Following our best “road less traveled” inclinations, we chose the Rongai route, which approaches the summit from the north, rather than the more popular (read, crowded) southerly approaches. This turned out to be a great decision for several reasons. First, it really was much less crowded. We had heard stories of literal “tent camps” with hundreds of other trekkers lining the trail. Our route had just a few other trekkers, our camps were not at all over-crowded, and the scenery was spectacular and interesting, traversing all of the major ecosystems on the mountain. What we had not realized, but a huge side benefit, was that the north side of the mountain is drier, which led to virtually perfect weather. We had just an hour of rain during our entire 4-day approach hike, after we had got into camp and were in our tents.  For the most part, it was sunny and beautiful. (The only actually hiking in the rain was about an hour during our descent, down the south side.)  We began in a mixed temperate forest/agricultural zone, move our way up through some rain forest and “moor” (high mountain wet meadow) zones, and then into the much more open alpine zones. We saw little wildlife (one monkey, some lizards, several bird species, including some very persistent white-necked ravens trying to steal food), but a very wide range of plants.

We also took a somewhat circuitous route to allow time to acclimate to the altitude. We seemed to be heading straight for the main peak the first day and part of the second, and then veered east to the base of Mawenzi Peak, another mountain along the Kilimanjaro ridge, which is lower (about 17,000 feet) but much craggier and a technical climb rather than a hike. Sierra called it the most beautiful campsite she had ever seen (and she’s done a lot of camping in her life).  The last “approach” day was across a very open moonscape that looked like something out of a sci-fi movie on a distant planet, to Kibo Hut campsite at 15,466 feet. We ate and went right to bed for a planned 11 p.m. starting time. For those who have climbed Kilimanjaro, you know that this was a particularly early start time. We did so because it was a brilliantly bright and huge full moon, which allowed us to climb with no headlamps, and also to be first to the summit, which we had all to ourselves rather than the typical mob scene. The tradeoff was that we did not see the sunrise from Uhuru Peak (it was way too cold and windy to wait around!), but with this route there is a much longer hike to and from the summit along the crater rim from Gillman’s Point (18,763 feet), and we had spectacular views of the glaciers and crater along the way, and saw sunrise from Gillman’s Point before we headed down.  (Don’t tell on our guides, but our descent was relatively quick because we boot skied a lot of the vertical descent down the steep glacial till rather than taking the trail, which was great fun.) We hiked down the other (south) side along the Marangu Route, which allowed us to see the “other side” of the ecosystem (definitely wetter and muddier).
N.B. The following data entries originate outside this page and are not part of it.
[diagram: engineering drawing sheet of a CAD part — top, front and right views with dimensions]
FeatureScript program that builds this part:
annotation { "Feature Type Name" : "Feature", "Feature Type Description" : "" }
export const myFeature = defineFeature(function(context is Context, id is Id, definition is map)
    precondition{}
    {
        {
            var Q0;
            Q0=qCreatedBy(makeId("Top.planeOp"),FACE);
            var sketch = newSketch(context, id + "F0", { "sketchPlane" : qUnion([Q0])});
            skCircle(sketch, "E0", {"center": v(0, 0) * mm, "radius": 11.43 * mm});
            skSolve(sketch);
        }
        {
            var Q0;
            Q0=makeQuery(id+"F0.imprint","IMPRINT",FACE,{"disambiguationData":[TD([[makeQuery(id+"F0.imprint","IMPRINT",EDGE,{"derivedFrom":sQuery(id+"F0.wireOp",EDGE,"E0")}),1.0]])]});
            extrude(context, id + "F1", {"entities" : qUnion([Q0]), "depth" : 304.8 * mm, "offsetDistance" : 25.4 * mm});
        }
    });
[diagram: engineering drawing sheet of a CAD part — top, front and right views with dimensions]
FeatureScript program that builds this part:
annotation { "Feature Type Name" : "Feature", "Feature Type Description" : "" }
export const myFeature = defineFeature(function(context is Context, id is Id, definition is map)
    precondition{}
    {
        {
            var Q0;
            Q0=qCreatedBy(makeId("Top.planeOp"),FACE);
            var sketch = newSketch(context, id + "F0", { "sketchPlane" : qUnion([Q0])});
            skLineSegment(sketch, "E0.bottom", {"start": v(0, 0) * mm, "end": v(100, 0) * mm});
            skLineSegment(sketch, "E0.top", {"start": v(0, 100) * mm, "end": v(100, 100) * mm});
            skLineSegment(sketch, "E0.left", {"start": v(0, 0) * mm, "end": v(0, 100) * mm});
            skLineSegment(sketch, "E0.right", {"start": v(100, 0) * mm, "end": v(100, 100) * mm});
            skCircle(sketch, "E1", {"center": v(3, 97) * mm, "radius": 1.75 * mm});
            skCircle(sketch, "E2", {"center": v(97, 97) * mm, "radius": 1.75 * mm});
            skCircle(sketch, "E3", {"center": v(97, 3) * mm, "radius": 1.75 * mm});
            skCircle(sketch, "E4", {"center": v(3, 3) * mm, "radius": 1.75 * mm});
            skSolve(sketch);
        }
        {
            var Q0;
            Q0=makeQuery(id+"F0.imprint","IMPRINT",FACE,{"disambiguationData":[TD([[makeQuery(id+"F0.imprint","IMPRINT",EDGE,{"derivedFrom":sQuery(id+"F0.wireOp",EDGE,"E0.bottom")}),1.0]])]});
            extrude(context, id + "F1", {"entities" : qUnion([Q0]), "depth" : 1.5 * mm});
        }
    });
Progress toward the Zion 100 goal: The Zion 100 mile run is now less than three months away – close enough for me to start getting nervous about my preparation!  The Kilimanjaro trek was useful training because it was a lot of time on my feet, and strenuous because of the altitude and elevation gain. In another sense, however, between six days of hiking but no running, another five days of safari where large feline predators made running unwise (!), several days in between in Moshi (also not conducive to recreational running), and very long travel days on both ends, it was actually a bit of rest from serious running training. Now, with so little time before the race (a couple of weeks of which I need to “taper” to have fresh legs), I need to be very focused and diligent for the next couple of months. That means lots of early morning runs before work, so if I am a bit bleary-eyed at meetings and such, please bear with me!

[1] I abandoned my plan to run the Bigfoot Snowshoe 50K at the end of January, because I have not had enough opportunity to train on snowshoes this year. I will do two other long (25-35-mile) training runs in mid-late January instead.